[How to complete this task] Beginning with the line that holds "ることで、電池代だけで済ませることが出来るのです。" in the data below, give again every line through the one that holds "బ్యాంకింగ్‌ పర్సనల్‌ సెలెక్షన్‌(ఐబిపిఎస్‌)", exactly as written.

[Entries provided]
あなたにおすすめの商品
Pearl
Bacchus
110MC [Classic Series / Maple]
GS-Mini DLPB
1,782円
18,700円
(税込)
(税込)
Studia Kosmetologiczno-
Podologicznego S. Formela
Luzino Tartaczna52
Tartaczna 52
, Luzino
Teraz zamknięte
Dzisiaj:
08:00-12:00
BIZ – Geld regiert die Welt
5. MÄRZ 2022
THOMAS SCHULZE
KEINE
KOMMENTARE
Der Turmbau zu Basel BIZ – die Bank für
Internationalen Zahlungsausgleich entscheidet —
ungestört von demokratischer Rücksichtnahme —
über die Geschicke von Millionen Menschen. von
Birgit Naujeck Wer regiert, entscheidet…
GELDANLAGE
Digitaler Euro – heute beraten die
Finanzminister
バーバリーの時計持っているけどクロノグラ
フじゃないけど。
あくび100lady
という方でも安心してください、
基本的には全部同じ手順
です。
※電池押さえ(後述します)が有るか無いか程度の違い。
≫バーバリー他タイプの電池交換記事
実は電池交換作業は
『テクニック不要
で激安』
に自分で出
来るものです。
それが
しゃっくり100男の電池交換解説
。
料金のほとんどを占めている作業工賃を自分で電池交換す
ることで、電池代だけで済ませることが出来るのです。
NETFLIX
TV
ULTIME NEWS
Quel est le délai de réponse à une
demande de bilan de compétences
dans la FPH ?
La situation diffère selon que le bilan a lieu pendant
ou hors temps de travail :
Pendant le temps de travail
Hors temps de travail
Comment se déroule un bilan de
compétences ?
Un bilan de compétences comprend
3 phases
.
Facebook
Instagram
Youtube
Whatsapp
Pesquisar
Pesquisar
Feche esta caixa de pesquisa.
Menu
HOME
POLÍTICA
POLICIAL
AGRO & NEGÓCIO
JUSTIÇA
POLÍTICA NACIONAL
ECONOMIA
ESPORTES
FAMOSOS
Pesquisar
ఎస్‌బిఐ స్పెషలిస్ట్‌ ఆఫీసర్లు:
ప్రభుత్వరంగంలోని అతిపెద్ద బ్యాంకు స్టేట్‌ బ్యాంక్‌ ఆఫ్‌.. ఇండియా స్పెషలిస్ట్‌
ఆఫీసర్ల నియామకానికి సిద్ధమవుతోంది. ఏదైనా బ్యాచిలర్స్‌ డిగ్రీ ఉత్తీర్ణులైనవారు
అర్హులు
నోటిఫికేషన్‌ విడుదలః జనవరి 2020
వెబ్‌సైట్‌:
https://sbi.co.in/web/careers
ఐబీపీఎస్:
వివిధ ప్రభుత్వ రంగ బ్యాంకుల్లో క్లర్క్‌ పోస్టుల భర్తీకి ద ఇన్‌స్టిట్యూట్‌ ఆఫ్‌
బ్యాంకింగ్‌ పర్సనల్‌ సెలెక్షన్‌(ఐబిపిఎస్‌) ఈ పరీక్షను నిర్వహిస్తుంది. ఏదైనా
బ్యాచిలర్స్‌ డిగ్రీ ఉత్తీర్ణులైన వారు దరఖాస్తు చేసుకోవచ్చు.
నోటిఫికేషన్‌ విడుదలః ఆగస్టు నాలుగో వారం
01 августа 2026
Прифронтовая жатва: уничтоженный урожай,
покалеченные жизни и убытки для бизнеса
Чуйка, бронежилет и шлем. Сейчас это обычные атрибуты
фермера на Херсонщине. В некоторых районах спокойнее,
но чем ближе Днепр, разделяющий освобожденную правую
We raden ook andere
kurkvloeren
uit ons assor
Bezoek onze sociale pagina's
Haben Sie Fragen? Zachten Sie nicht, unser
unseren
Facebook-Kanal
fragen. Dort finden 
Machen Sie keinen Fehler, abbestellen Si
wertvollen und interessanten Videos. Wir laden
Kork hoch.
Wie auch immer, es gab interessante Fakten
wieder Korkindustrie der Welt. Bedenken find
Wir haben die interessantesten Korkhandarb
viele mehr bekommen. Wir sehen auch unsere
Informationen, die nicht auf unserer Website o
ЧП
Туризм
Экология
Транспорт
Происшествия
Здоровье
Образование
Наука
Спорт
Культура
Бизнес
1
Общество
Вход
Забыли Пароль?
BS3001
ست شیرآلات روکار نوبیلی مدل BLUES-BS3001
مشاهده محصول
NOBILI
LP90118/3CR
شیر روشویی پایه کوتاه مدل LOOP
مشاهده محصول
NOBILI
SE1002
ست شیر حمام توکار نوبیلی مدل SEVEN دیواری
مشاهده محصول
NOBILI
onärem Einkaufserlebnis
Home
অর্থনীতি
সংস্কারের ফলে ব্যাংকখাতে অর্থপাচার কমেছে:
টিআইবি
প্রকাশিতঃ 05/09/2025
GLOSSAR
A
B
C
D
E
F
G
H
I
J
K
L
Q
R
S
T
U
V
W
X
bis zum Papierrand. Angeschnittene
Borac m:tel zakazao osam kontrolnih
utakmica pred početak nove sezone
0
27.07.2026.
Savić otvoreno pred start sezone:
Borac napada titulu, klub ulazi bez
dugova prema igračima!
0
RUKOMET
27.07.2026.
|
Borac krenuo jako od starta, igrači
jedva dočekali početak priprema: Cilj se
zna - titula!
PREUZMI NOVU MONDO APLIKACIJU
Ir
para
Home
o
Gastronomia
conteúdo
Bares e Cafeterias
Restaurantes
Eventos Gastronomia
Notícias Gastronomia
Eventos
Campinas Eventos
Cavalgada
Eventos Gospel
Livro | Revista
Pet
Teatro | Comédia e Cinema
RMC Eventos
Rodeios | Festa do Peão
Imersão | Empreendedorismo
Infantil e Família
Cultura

[Answer to the exercise]
ることで、電池代だけで済ませることが出来るのです。
NETFLIX
TV
ULTIME NEWS
Quel est le délai de réponse à une
demande de bilan de compétences
dans la FPH ?
La situation diffère selon que le bilan a lieu pendant
ou hors temps de travail :
Pendant le temps de travail
Hors temps de travail
Comment se déroule un bilan de
compétences ?
Un bilan de compétences comprend
3 phases
.
Facebook
Instagram
Youtube
Whatsapp
Pesquisar
Pesquisar
Feche esta caixa de pesquisa.
Menu
HOME
POLÍTICA
POLICIAL
AGRO & NEGÓCIO
JUSTIÇA
POLÍTICA NACIONAL
ECONOMIA
ESPORTES
FAMOSOS
Pesquisar
ఎస్‌బిఐ స్పెషలిస్ట్‌ ఆఫీసర్లు:
ప్రభుత్వరంగంలోని అతిపెద్ద బ్యాంకు స్టేట్‌ బ్యాంక్‌ ఆఫ్‌.. ఇండియా స్పెషలిస్ట్‌
ఆఫీసర్ల నియామకానికి సిద్ధమవుతోంది. ఏదైనా బ్యాచిలర్స్‌ డిగ్రీ ఉత్తీర్ణులైనవారు
అర్హులు
నోటిఫికేషన్‌ విడుదలః జనవరి 2020
వెబ్‌సైట్‌:
https://sbi.co.in/web/careers
ఐబీపీఎస్:
వివిధ ప్రభుత్వ రంగ బ్యాంకుల్లో క్లర్క్‌ పోస్టుల భర్తీకి ద ఇన్‌స్టిట్యూట్‌ ఆఫ్‌
బ్యాంకింగ్‌ పర్సనల్‌ సెలెక్షన్‌(ఐబిపిఎస్‌) ఈ పరీక్షను నిర్వహిస్తుంది. ఏదైనా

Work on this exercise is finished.